— PROBLEMS TO WORK ON —
**a.** From the current report below, list the row items in the press release table that had incorrect numbers in the column labeled "vs. 1Q20".
**b.** Translate this sentence from the current report below into Spanish: "The corrected presentation slides may be used in whole or in part in meetings with investors and analysts."

— EXCERPTED TEXT —
--- START ---
Securities and Exchange Commission

Washington, D.C. 20549




Current Report


Pursuant to Section 13 or 15(d) of


The Securities Exchange Act of 1934


Date of Report (Date of earliest event reported): January 11, 2022



(Exact Name of Registrant as Specified in Its Charter)


Texas   001-13992   76-0458229

(State or Other Jurisdiction

of Incorporation)



File Number)


(IRS Employer

Identification No.)


10737 Cutten Road

Houston, Texas 77066

(Address of Principal Executive Offices, Including Zip Code)


(281) 397-6730

(Issuer’s Telephone Number, Including Area Code)


Check the appropriate box below if the Form 8-K filing is intended to simultaneously satisfy the filing obligation of the registrant under any of the following provisions:


Written communications pursuant to Rule 425 under the Securities Act (17 CFR 230.425)
Soliciting material pursuant to Rule 14a-12 under the Exchange Act (17 CFR 240.14a -12)
Pre-commencement communications pursuant to Rule 14d-2(b) under the Exchange Act (17 CFR 240.14d -2(b))
Pre-commencement communications pursuant to Rule 13e-4(c) under the Exchange Act (17 CFR 240.13e -4(c))


Securities registered pursuant to Section 12(b) of the Act:


Title of each class   Trading Symbol(s)   Name of each exchange on which registered
Common stock, $0.01 par value   RICK   The Nasdaq Global Market


Indicate by check mark whether the registrant is an emerging growth company as defined in Rule 405 of the Securities Act of 1933 (§230.405 of this chapter) or Rule 12b-2 of the Securities Exchange Act of 1934 (§240.12b-2 of this chapter).


Emerging growth company


If an emerging growth company, indicate by check mark if the registrant has elected not to use the extended transition period for complying with any new or revised financial accounting standards provided pursuant to Section 13(a) of the Exchange Act. ☐







ITEM 2.02 Results of Operations and Financial Condition.


On January 10, 2022, we issued a press release announcing sales at nightclubs and restaurants for the first fiscal quarter ended December 31, 2021. In the last column in the table in the press release (which column is labeled “vs. 1Q20”), which compares same-store sales for the quarter ended December 31, 2021 to the quarter ended December 31, 2019, the row items for Combined, Nightclubs, and Bombshells had incorrect numbers. On January 11, 2022, we issued a press release correcting those numbers. A copy of the complete, corrected press release is furnished as Exhibit 99.1 to this current report on Form 8-K.


As previously announced, we are presenting and holding one-on-one meetings virtually with institutional investors at the 24th Annual ICR Conference on January 10-12, 2022. The current report on Form 8-K that we filed on January 10, 2022 furnished with it the presentation slides that may be used in meetings with investors and analysts at the conference. Page number 13 of those slides included the same incorrect numbers from the January 10, 2022 press release described above. A copy of the complete, corrected presentation slides is furnished with this current report as Exhibit 99.2. The corrected presentation slides may be used in whole or in part in meetings with investors and analysts.
--- END ---
— SUPPLIED INFORMATION —
--- START ---
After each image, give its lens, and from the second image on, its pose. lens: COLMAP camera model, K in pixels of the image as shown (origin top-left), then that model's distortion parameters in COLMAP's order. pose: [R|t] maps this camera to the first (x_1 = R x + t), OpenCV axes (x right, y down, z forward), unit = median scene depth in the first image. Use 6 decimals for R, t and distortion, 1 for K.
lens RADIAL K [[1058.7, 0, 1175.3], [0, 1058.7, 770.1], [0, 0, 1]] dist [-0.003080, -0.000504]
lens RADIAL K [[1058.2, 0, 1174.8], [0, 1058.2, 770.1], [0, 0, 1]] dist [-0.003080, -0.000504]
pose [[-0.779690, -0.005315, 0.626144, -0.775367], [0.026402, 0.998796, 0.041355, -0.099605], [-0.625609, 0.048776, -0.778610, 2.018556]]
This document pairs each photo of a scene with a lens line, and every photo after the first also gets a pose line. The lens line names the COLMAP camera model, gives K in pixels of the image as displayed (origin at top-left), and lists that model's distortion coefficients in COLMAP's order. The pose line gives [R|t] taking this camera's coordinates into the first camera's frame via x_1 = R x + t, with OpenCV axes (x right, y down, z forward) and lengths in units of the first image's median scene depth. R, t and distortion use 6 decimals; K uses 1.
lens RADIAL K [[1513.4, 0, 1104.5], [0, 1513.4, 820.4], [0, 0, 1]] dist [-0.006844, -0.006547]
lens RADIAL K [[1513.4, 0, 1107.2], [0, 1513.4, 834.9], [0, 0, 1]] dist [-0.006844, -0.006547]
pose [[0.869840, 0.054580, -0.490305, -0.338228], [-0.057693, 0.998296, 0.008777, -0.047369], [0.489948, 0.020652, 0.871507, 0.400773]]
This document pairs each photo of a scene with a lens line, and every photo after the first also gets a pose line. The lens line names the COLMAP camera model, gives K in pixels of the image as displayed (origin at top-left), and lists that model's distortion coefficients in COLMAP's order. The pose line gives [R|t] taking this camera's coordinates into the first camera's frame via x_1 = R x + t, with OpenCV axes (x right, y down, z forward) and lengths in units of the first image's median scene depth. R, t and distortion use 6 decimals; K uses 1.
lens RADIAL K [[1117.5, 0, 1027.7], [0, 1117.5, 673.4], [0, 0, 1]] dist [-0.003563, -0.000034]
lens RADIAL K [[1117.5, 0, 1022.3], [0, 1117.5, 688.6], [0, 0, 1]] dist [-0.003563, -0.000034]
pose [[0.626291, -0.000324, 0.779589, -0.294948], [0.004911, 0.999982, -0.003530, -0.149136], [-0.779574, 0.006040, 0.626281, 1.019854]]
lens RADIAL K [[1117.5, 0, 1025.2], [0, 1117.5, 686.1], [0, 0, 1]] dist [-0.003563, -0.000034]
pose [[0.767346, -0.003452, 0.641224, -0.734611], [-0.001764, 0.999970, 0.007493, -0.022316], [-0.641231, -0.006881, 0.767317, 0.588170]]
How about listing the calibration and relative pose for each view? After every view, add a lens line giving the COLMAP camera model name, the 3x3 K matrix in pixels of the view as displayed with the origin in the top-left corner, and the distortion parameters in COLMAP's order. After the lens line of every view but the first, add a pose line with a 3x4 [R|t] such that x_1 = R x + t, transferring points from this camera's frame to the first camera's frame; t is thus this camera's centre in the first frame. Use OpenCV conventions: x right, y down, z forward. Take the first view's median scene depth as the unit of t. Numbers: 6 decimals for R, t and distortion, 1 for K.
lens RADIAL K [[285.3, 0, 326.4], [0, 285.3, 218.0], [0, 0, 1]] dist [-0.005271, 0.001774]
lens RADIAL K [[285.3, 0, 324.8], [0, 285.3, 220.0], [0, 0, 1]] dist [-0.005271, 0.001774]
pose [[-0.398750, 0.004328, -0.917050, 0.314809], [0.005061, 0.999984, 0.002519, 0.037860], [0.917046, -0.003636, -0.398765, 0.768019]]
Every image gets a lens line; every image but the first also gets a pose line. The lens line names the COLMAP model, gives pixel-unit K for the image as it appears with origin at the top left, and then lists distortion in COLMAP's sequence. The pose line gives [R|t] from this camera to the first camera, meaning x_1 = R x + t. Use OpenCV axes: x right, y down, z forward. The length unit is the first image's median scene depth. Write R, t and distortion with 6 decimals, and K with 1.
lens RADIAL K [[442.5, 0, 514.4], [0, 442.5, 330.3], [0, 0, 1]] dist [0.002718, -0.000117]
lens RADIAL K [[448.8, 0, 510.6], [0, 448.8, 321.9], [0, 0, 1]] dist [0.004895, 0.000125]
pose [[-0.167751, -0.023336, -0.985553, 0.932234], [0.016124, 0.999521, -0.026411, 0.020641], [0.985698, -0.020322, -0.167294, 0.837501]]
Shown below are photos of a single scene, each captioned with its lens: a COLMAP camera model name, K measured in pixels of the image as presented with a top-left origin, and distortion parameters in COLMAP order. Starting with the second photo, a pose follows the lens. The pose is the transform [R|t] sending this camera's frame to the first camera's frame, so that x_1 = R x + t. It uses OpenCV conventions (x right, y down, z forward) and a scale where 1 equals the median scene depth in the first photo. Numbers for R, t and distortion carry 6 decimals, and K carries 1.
--- END ---
— RESULTS FOR EACH TASK —
**a.**
Combined
Nightclubs
Bombshells

**b.** Las diapositivas de presentación corregidas podrán utilizarse total o parcialmente en reuniones con inversionistas y analistas.